Le bus LIN au scope : maître, esclave, time-out
Le LIN n’a pas le prestige du CAN, mais c’est lui qui pilote les petits actionneurs par dizaines : rétroviseurs, volets de climatisation, capteurs de pluie, alternateurs pilotés. Quand l’un d’eux ne répond plus, un seul fil et une voie de scope suffisent à savoir qui se tait.
Un seul fil, référencé à la batterie
- Le LIN est mono-fil, référencé à la tension de batterie. En 12 V, le niveau récessif (repos, le « 1 ») est proche de Vbat ; le niveau dominant (le « 0 ») est proche de la masse.
- Les seuils s’expriment en pourcentage de Vbat : un récepteur lit « 1 » au-dessus de 60 % de Vbat, « 0 » en dessous de 40 %. Une chute de la tension batterie décale donc tout le signal — un LIN se lit toujours en pensant à la tension d’alimentation.
- Le débit est lent : de 1 à 20 kbit/s, le plus souvent 9,6, 10,4 ou 19,2 kbit/s. Les fronts sont volontairement adoucis pour limiter les émissions ; on ne cherche pas ici la verticalité d’un CAN.
- Un seul maître orchestre le sous-réseau ; les esclaves ne parlent que sur invitation. Cette hiérarchie stricte est une chance au diagnostic : pas de collision à démêler, seulement un ordre de parole à vérifier.
L’anatomie d’une trame, visible à l’écran
- Le maître ouvre chaque échange par un en-tête : un break (au moins 13 bits dominants, une longue plongée à la masse bien reconnaissable), puis un octet de synchro 0x55 — une belle alternance carrée qui sert de mètre étalon —, puis l’identifiant protégé.

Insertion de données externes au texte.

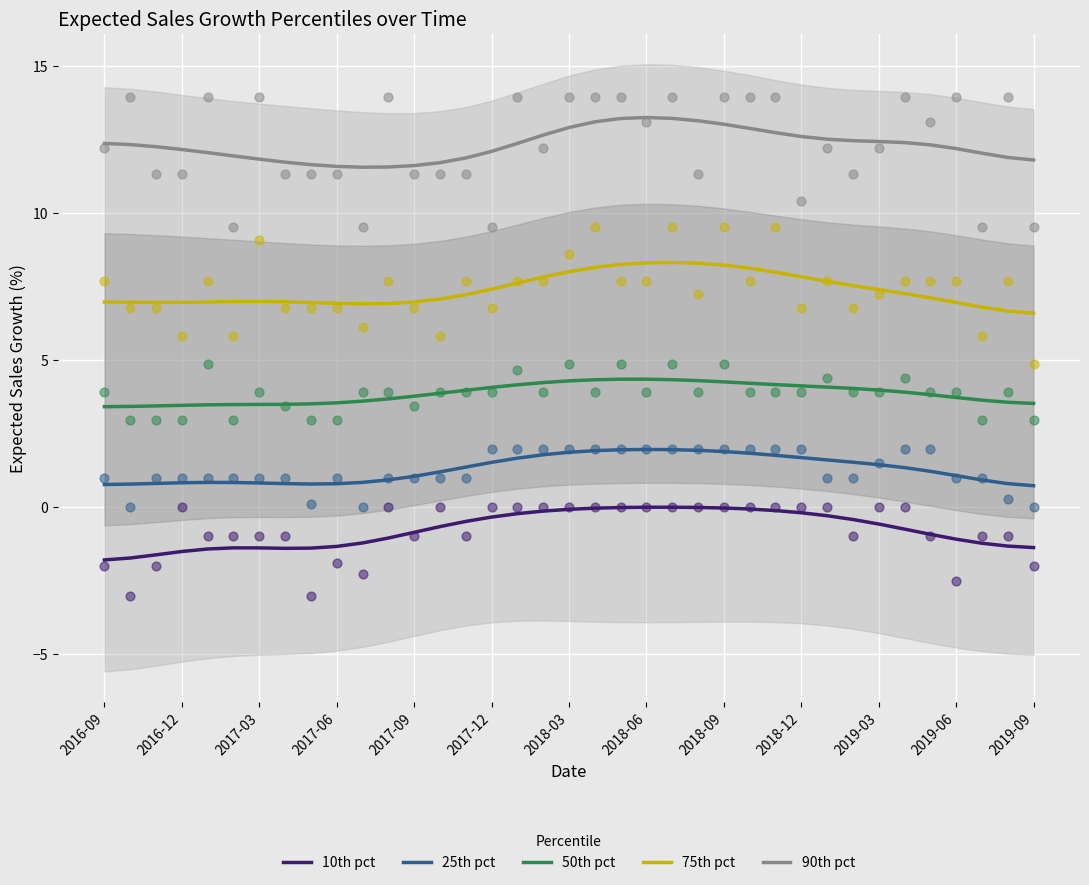

What are all the series names shown in the legend?

10th pct, 25th pct, 50th pct, 75th pct, 90th pct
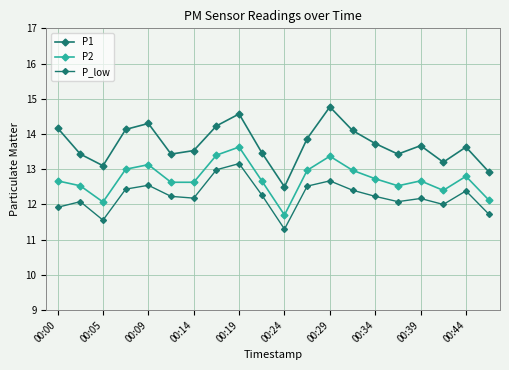

How many series are shown in this chart?

3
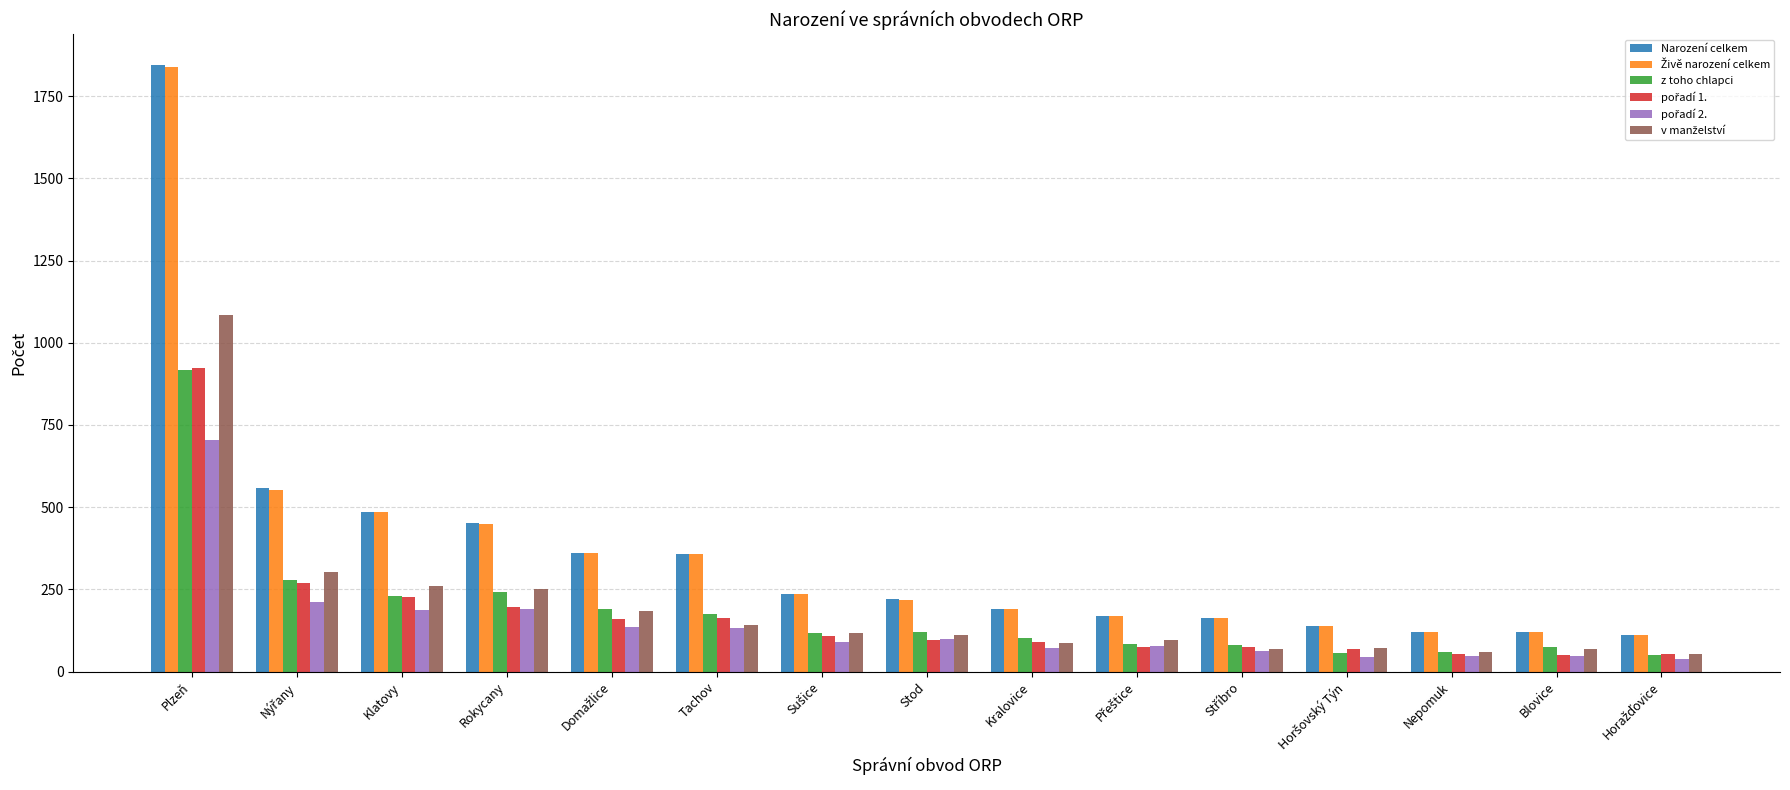

How many data points in z toho chlapci are less than 116?

7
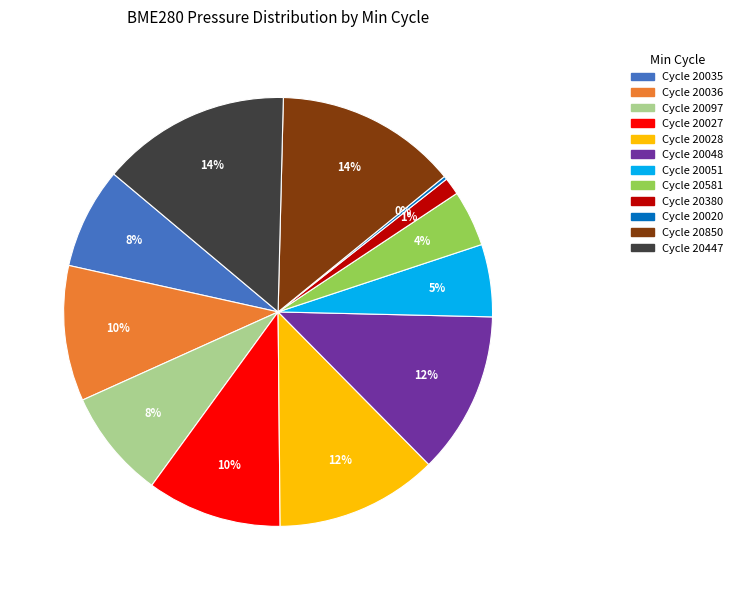

To the nearest percent, what is the average slice percentage?

8%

- L’esclave adressé répond juste après : 1 à 8 octets de données suivis d’un octet de checksum. Le maître peut aussi fournir lui-même la réponse.

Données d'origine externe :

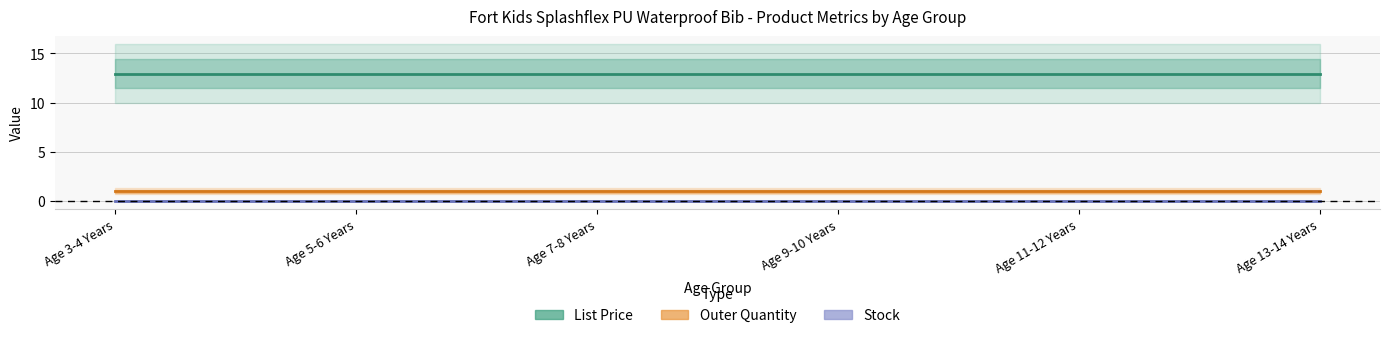

Which series has the largest total across all categories?

List Price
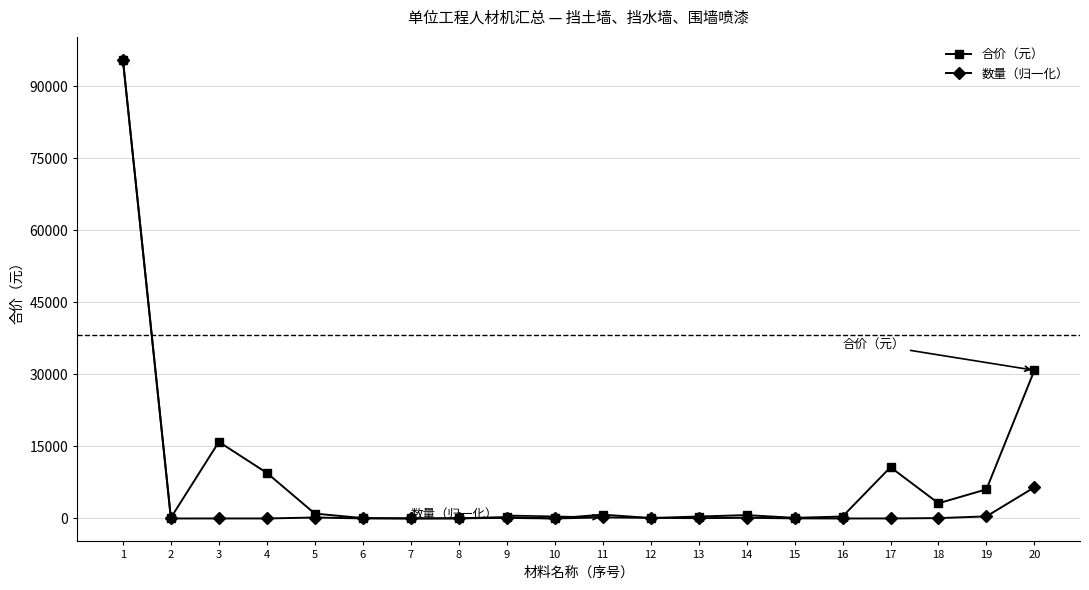

What is the sum of all 数量（归一化） values?

103496.1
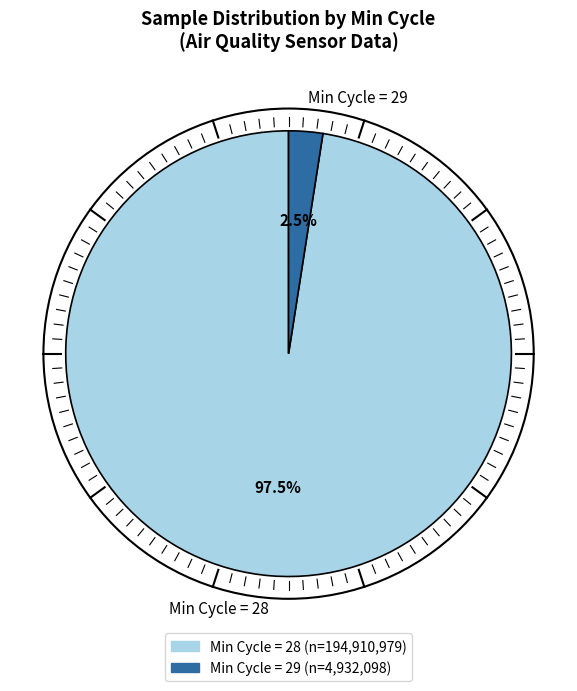

How many slices are in this pie chart?

2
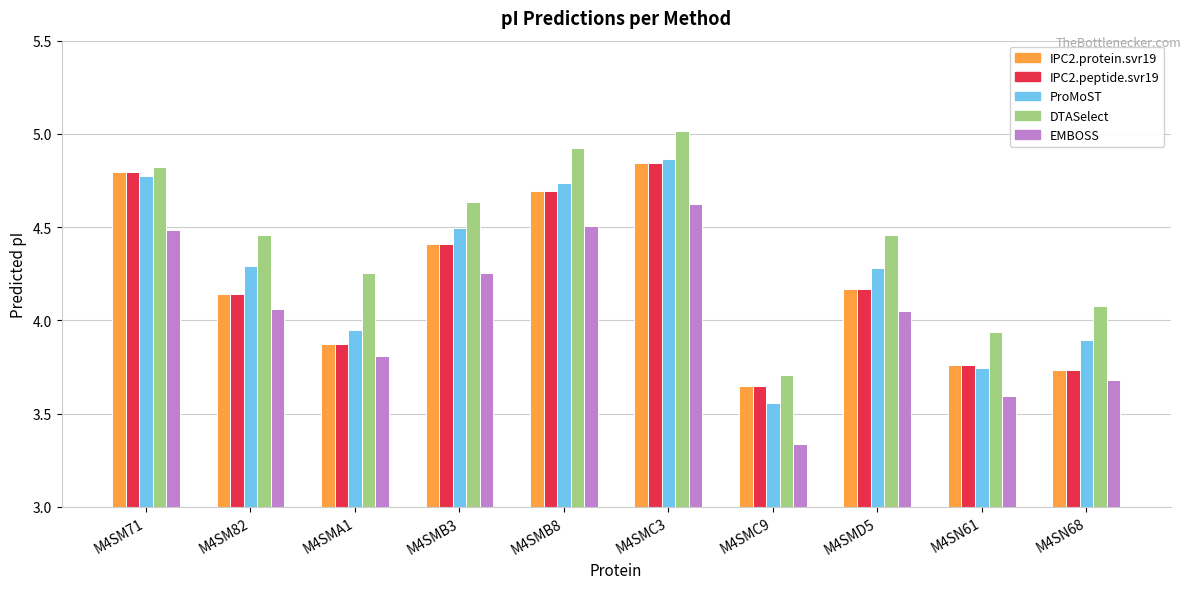

At which category is the sum across all series the highest?

M4SMC3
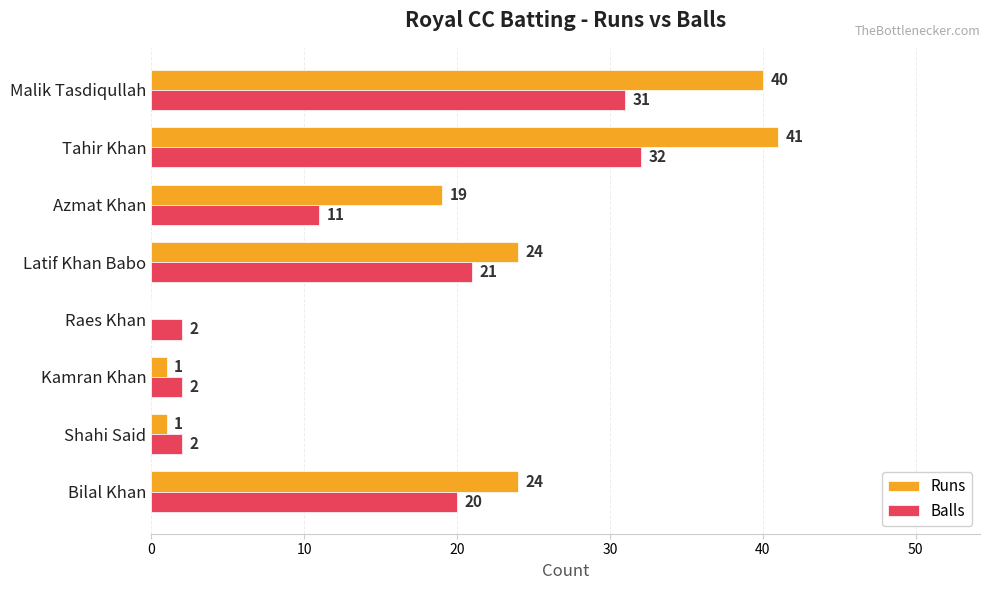

What is the total value across all series at Kamran Khan?

3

- À l’écran, l’œil sépare nettement l’en-tête (break, 0x55, identifiant) de la réponse. C’est cette frontière qui fait tout le diagnostic.

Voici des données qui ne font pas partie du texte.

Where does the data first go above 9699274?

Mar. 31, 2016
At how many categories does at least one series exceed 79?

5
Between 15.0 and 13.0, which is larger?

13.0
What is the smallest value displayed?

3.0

Lire un time-out : qui se tait ?
- En-tête présent, pas de réponse derrière : le maître parle, l’esclave ne répond pas. Esclave hors tension, en défaut, ou pas réveillé. La panne est côté esclave (ou son alimentation, ou sa masse).
- Aucun en-tête, ligne plate à Vbat : le maître ne sollicite plus le bus. Le défaut est côté maître (souvent un calculateur de carrosserie) ou sur l’alimentation du segment.
- Ligne collée à la masse en permanence : court à la masse ou esclave qui tire le fil en continu — un nœud qui babille sur un fil unique paralyse tout le sous-réseau.
- Réponse présente mais checksum systématiquement faux : l’octet de contrôle ne tombe pas juste, souvent un débit légèrement décalé ou un esclave d’une version de protocole différente de celle du maître.
- Break présent mais 0x55 déformé : problème de niveau ou de débit, l’auto-synchronisation des esclaves échoue et tout le monde décroche.
Le réflexe alimentation
- Comme le signal est référencé à Vbat, une masse d’esclave dégradée décale ses niveaux et le fait sortir des seuils sans qu’il soit « mort ». On vérifie toujours l’alimentation et la masse du nœud suspect avant de le condamner.
- Le LIN étant lent et peu blindé, il tolère mal une masse commune partagée avec un actionneur de puissance : un lève-vitre qui force fait chuter Vbat et brouille la trame le temps de l’effort.
- Un scope qui décode le LIN affiche identifiant et octets ; mais là encore, on valide d’abord la forme (break franc, 0x55 propre) avant de faire confiance au décodage.
Sur un LIN, tout le diagnostic tient dans une frontière visible à l’écran : l’en-tête vient du maître, la réponse vient de l’esclave — celui qui manque à l’appel est le fautif.